━━━ Provided data

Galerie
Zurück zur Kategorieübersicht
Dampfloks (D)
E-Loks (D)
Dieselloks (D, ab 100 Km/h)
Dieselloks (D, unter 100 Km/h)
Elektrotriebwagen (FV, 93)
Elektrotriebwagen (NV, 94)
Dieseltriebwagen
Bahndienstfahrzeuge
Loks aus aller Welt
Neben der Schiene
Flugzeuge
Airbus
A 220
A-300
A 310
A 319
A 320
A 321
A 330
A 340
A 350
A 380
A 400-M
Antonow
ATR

━━━━━━

Rewrite the rows, replacing every "Dieselloks" with "Diesellokomotiven" and leaving everything else unchanged.

Galerie
Zurück zur Kategorieübersicht
Dampfloks (D)
E-Loks (D)
Diesellokomotiven (D, ab 100 Km/h)
Diesellokomotiven (D, unter 100 Km/h)
Elektrotriebwagen (FV, 93)
Elektrotriebwagen (NV, 94)
Dieseltriebwagen
Bahndienstfahrzeuge
Loks aus aller Welt
Neben der Schiene
Flugzeuge
Airbus
A 220
A-300
A 310
A 319
A 320
A 321
A 330
A 340
A 350
A 380
A 400-M
Antonow
ATR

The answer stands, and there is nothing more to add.